Fazit: Das Gymnasium der Zukunft als Ort der Auseinandersetzung
Gelingt es, an Gymnasien weiterhin relevante Prozesse der Auseinandersetzung zu gestalten, hat die Schule eine Zukunft. Dafür muss sie sich entwickeln und Freiräume erhalten.
Verkommt sie zum Ort, wo standardisierte Kompetenzen beurteilt werden, wird sie in einer plötzlichen Disruption vom Netz ersetzt. Eine »digitale Matur« oder ein »digitales Abitur« – wie lange dauert es, bis eine Plattform das anbietet und vermarktet? Gesucht sind Antworten, weshalb gymnasialer Unterricht davon nicht bedroht ist.

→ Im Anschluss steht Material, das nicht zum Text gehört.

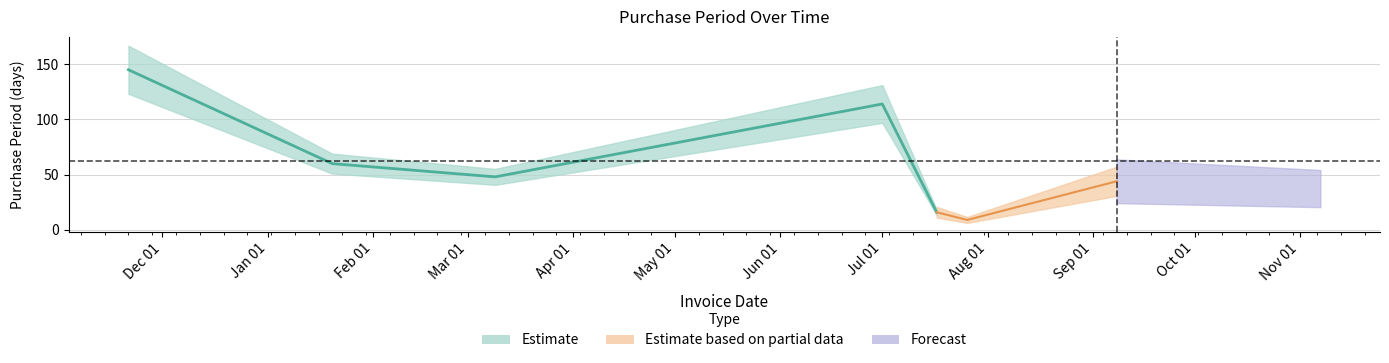

What is the value of the 3rd point from the left?

48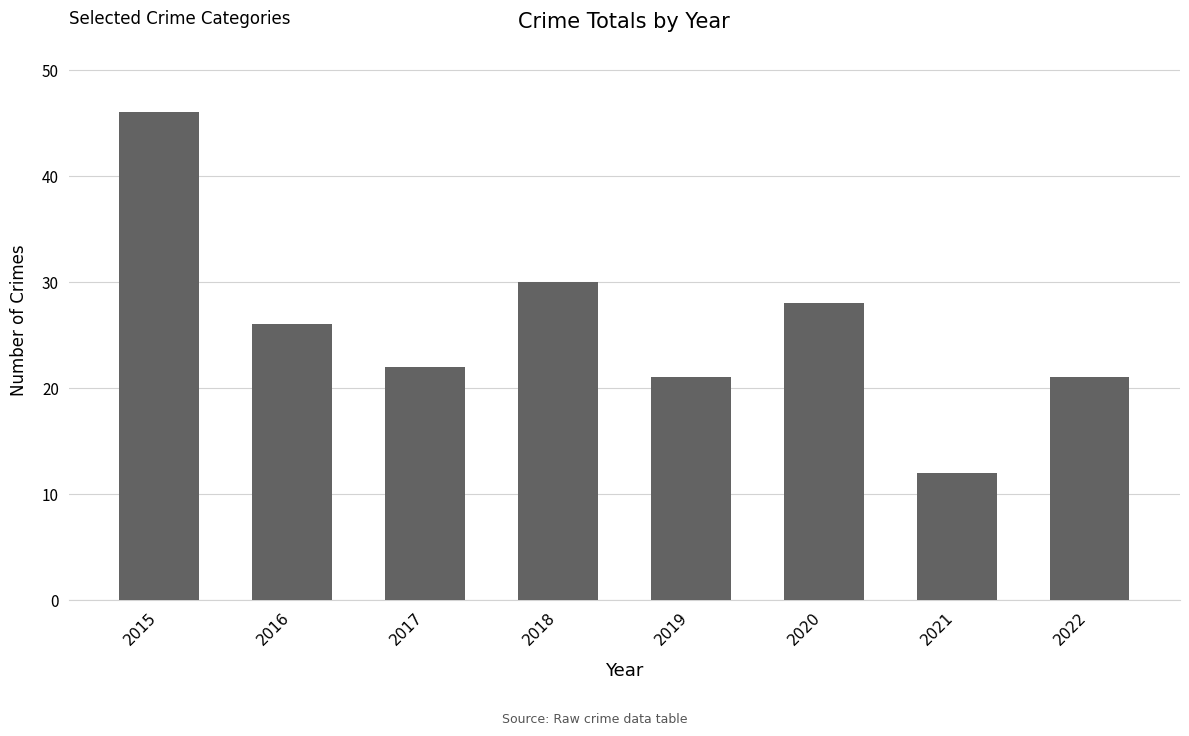

What is the value of the 8th bar from the left?

21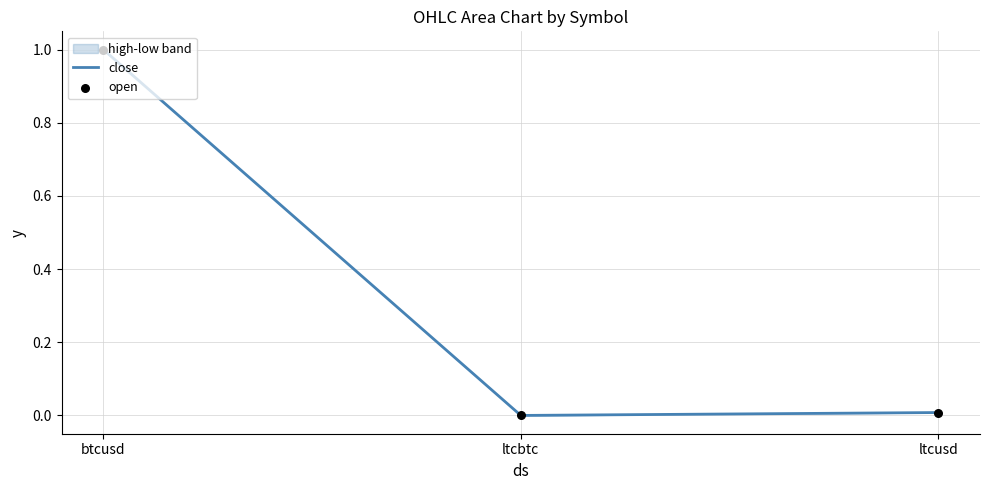

True or false: close has a value of 0.4 at ltcbtc.

False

Daraus ergibt sich ein Dilemma für die Lehrer*innenbildung: Woran orientiert sie sich? Vermittelt sie Kompetenzen, die es erlauben, den Anforderungen eines geplanten Unterrichts »inside the box« effizient zu begegnen und sich in der bestehenden Prüfungskultur zu etablieren? Oder ermöglicht sie eine Auseinandersetzung und bereitet sie so auf die Zusammenarbeit mit Jugendlichen vor?